- Rollo Location within Burkina Faso, French West Africa
- Coordinates: 13°35′58″N 1°42′21″W﻿ / ﻿13.59944°N 1.70583°W
- Country: Burkina Faso
- Region: Centre-Nord Region
- Province: Bam Province
- Department: Rollo Department

Population (2019)
- • Total: 10,942
- Time zone: UTC+0 (GMT)

= Rollo, Burkina Faso =

Village in Rollo Department, Burkina Faso

Rollo is a small town of 10,942 people and the capital of Rollo Department, Bam Province, Burkina Faso, West Africa. The Department of Rollo has 42,000 adults, and in 2007, as part of national political decentralisation, Issa Ouermi was elected mayor of Rollo Department.

Rollo is reached by an unmade road, taking half an hour by motorbike or considerably longer in a vehicle, from the main N-S Kongoussi-Bourzanga road that links Ouagadougou to the north of the country. Past Rollo to the west are many villages, before the Province of Yatenga is entered - its capital Ouahigouya, is a couple of hours away by motorbike.

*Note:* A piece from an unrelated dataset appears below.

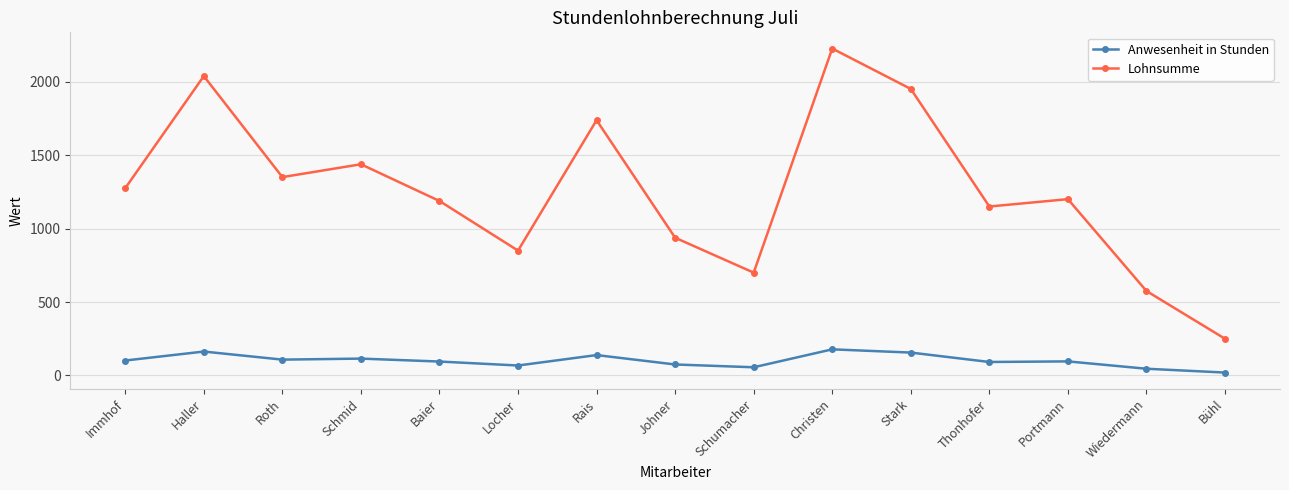

Rank the series at Bühl from highest to lowest value.

Lohnsumme, Anwesenheit in Stunden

There are a couple of small shops, an occasional restaurant, a couple of small government outposts including the Prefecture and the post of the resident agricultural extension agent, and a small Catholic mission. There is a weekly market, where local cloth may be purchased.

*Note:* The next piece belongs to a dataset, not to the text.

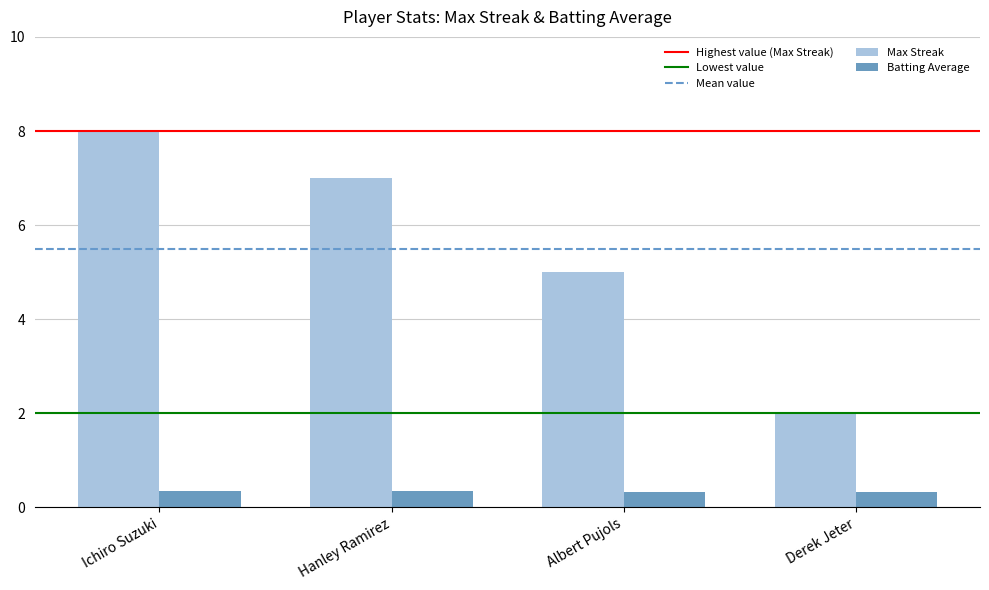

The value of Batting Average at Ichiro Suzuki is 0.4. True or false?

True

This part of Burkina Faso is dominated by Mossi people, and the language spoken is overwhelmingly More with a smattering of French and Fulfulde. The Mossi arrived in the region in the 14th century, and have co-mingled with the indigenous residents. There are also settlers from modern-day Mali, and animism coexists with Christianity and Islam. Life is still traditional in many ways, with mud brick housing predominating, although large towns like Kongoussi may be reached with minimal difficulty, permitting market trading, access to shops, the Kongoussi cinema, pharmacies, the hospital, etc. within 65 km.

Today the town has electricity, and telephone. There is a dam (barrage) providing water for livestock, feeding off the ephemeral tributary that forms part of the Lac du Bam catchment of the Volta. The IMF paid for improvements under the national Projet Boulis et Petite Irrigation Villageoise program. Most residents farm or have livestock. The traditional farming lands surround the settlement, with land allocation largely controlled by the powerful village chief. There is a traditional cycle of seasonal festivals.

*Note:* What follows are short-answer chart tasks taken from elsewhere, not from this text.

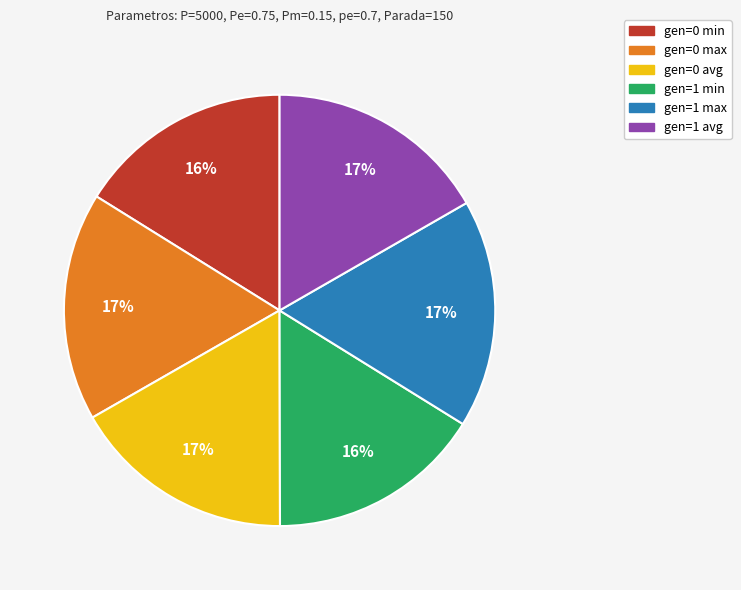

To the nearest percent, what is the average slice percentage?

17%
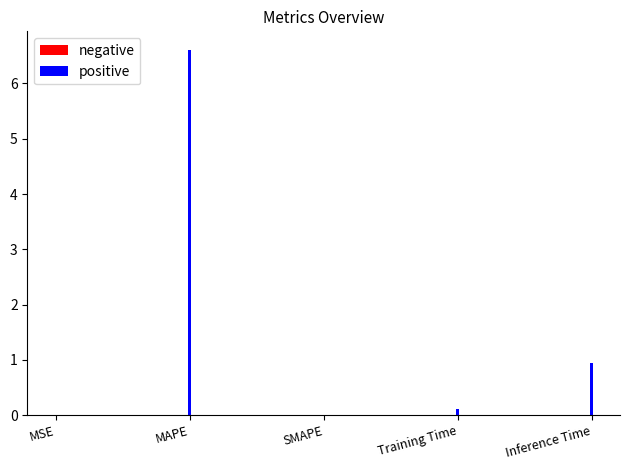

What is the sum of all values?

7.7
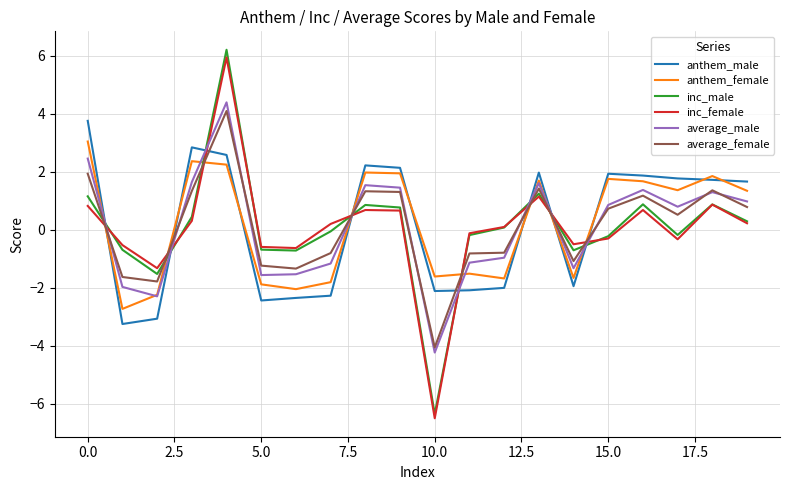

Does the chart have visible grid lines?

Yes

There have been occasional development efforts, such as the activities of the soil and water project PATECORE, and Saudi Arabia has funded many well-digging projects in the region. Tourists are almost nonexistent, and there are no attractions or visitor accommodation. There is basic schooling, but for the lycée (high school) pupils must relocate to Kongoussi. Rollo residents are found working much further afield - France, Ivory Coast, etc. and they return remittances to families or extended kin.